- Opening Delimiter -
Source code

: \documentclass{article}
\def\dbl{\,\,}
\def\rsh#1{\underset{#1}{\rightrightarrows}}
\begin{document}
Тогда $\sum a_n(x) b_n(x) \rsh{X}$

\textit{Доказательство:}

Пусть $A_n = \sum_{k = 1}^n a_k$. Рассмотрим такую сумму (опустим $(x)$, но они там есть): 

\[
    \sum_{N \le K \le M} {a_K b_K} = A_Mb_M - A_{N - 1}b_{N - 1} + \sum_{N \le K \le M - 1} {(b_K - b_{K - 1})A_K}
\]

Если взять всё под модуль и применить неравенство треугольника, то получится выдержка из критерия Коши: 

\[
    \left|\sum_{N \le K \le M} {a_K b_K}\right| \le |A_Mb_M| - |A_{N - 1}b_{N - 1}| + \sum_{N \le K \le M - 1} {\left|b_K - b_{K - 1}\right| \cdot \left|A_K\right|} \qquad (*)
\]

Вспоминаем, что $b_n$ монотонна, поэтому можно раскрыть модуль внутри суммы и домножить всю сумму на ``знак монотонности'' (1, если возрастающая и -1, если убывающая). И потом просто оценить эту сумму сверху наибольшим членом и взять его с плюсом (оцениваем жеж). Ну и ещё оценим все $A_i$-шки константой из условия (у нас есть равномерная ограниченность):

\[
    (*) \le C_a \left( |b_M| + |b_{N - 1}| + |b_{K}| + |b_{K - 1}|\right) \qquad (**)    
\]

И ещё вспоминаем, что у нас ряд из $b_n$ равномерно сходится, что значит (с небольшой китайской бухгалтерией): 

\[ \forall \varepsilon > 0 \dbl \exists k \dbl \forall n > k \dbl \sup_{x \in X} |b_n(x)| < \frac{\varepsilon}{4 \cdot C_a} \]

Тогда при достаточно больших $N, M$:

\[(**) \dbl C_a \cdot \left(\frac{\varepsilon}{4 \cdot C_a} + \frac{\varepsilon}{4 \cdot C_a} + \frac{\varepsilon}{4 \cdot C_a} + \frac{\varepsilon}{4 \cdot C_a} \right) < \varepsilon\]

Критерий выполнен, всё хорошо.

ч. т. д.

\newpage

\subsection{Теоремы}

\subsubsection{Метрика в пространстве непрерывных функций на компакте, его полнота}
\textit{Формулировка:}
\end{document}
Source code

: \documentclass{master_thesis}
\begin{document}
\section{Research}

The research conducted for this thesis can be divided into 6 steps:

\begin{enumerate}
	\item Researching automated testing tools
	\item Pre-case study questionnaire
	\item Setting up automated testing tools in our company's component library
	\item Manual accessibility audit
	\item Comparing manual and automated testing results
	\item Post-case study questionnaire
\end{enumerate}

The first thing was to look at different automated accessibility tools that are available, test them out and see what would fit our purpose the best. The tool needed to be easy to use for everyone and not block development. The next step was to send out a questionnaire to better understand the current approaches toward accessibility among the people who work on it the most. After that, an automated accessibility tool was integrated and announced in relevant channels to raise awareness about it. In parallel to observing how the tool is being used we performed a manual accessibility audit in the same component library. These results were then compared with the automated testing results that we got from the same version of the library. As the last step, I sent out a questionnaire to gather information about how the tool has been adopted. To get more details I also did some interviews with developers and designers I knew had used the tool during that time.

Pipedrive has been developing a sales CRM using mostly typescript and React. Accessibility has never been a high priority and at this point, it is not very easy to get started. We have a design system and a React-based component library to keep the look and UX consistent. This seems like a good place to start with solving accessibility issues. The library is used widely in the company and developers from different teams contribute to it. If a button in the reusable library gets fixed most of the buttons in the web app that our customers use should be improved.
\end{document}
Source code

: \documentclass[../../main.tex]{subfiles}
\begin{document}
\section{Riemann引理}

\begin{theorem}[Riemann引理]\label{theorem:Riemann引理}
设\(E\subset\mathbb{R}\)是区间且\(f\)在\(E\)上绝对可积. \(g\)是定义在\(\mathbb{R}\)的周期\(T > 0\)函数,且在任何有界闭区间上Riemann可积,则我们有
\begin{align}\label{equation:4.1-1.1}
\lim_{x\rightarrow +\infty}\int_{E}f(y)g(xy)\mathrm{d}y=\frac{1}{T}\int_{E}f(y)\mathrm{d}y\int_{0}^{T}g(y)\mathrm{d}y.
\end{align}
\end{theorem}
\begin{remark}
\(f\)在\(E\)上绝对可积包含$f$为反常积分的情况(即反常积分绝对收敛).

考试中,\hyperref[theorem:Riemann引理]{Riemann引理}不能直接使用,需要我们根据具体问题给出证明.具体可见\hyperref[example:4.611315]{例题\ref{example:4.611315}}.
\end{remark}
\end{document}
- Closing Delimiter -
Task details:
What is needed is an exact transcription of every entry above.

Final answer:
Source code

: \documentclass{article}
\def\dbl{\,\,}
\def\rsh#1{\underset{#1}{\rightrightarrows}}
\begin{document}
Тогда $\sum a_n(x) b_n(x) \rsh{X}$

\textit{Доказательство:}

Пусть $A_n = \sum_{k = 1}^n a_k$. Рассмотрим такую сумму (опустим $(x)$, но они там есть): 

\[
    \sum_{N \le K \le M} {a_K b_K} = A_Mb_M - A_{N - 1}b_{N - 1} + \sum_{N \le K \le M - 1} {(b_K - b_{K - 1})A_K}
\]

Если взять всё под модуль и применить неравенство треугольника, то получится выдержка из критерия Коши: 

\[
    \left|\sum_{N \le K \le M} {a_K b_K}\right| \le |A_Mb_M| - |A_{N - 1}b_{N - 1}| + \sum_{N \le K \le M - 1} {\left|b_K - b_{K - 1}\right| \cdot \left|A_K\right|} \qquad (*)
\]

Вспоминаем, что $b_n$ монотонна, поэтому можно раскрыть модуль внутри суммы и домножить всю сумму на ``знак монотонности'' (1, если возрастающая и -1, если убывающая). И потом просто оценить эту сумму сверху наибольшим членом и взять его с плюсом (оцениваем жеж). Ну и ещё оценим все $A_i$-шки константой из условия (у нас есть равномерная ограниченность):

\[
    (*) \le C_a \left( |b_M| + |b_{N - 1}| + |b_{K}| + |b_{K - 1}|\right) \qquad (**)    
\]

И ещё вспоминаем, что у нас ряд из $b_n$ равномерно сходится, что значит (с небольшой китайской бухгалтерией): 

\[ \forall \varepsilon > 0 \dbl \exists k \dbl \forall n > k \dbl \sup_{x \in X} |b_n(x)| < \frac{\varepsilon}{4 \cdot C_a} \]

Тогда при достаточно больших $N, M$:

\[(**) \dbl C_a \cdot \left(\frac{\varepsilon}{4 \cdot C_a} + \frac{\varepsilon}{4 \cdot C_a} + \frac{\varepsilon}{4 \cdot C_a} + \frac{\varepsilon}{4 \cdot C_a} \right) < \varepsilon\]

Критерий выполнен, всё хорошо.

ч. т. д.

\newpage

\subsection{Теоремы}

\subsubsection{Метрика в пространстве непрерывных функций на компакте, его полнота}
\textit{Формулировка:}
\end{document}
Source code

: \documentclass{master_thesis}
\begin{document}
\section{Research}

The research conducted for this thesis can be divided into 6 steps:

\begin{enumerate}
	\item Researching automated testing tools
	\item Pre-case study questionnaire
	\item Setting up automated testing tools in our company's component library
	\item Manual accessibility audit
	\item Comparing manual and automated testing results
	\item Post-case study questionnaire
\end{enumerate}

The first thing was to look at different automated accessibility tools that are available, test them out and see what would fit our purpose the best. The tool needed to be easy to use for everyone and not block development. The next step was to send out a questionnaire to better understand the current approaches toward accessibility among the people who work on it the most. After that, an automated accessibility tool was integrated and announced in relevant channels to raise awareness about it. In parallel to observing how the tool is being used we performed a manual accessibility audit in the same component library. These results were then compared with the automated testing results that we got from the same version of the library. As the last step, I sent out a questionnaire to gather information about how the tool has been adopted. To get more details I also did some interviews with developers and designers I knew had used the tool during that time.

Pipedrive has been developing a sales CRM using mostly typescript and React. Accessibility has never been a high priority and at this point, it is not very easy to get started. We have a design system and a React-based component library to keep the look and UX consistent. This seems like a good place to start with solving accessibility issues. The library is used widely in the company and developers from different teams contribute to it. If a button in the reusable library gets fixed most of the buttons in the web app that our customers use should be improved.
\end{document}
Source code

: \documentclass[../../main.tex]{subfiles}
\begin{document}
\section{Riemann引理}

\begin{theorem}[Riemann引理]\label{theorem:Riemann引理}
设\(E\subset\mathbb{R}\)是区间且\(f\)在\(E\)上绝对可积. \(g\)是定义在\(\mathbb{R}\)的周期\(T > 0\)函数,且在任何有界闭区间上Riemann可积,则我们有
\begin{align}\label{equation:4.1-1.1}
\lim_{x\rightarrow +\infty}\int_{E}f(y)g(xy)\mathrm{d}y=\frac{1}{T}\int_{E}f(y)\mathrm{d}y\int_{0}^{T}g(y)\mathrm{d}y.
\end{align}
\end{theorem}
\begin{remark}
\(f\)在\(E\)上绝对可积包含$f$为反常积分的情况(即反常积分绝对收敛).

考试中,\hyperref[theorem:Riemann引理]{Riemann引理}不能直接使用,需要我们根据具体问题给出证明.具体可见\hyperref[example:4.611315]{例题\ref{example:4.611315}}.
\end{remark}
\end{document}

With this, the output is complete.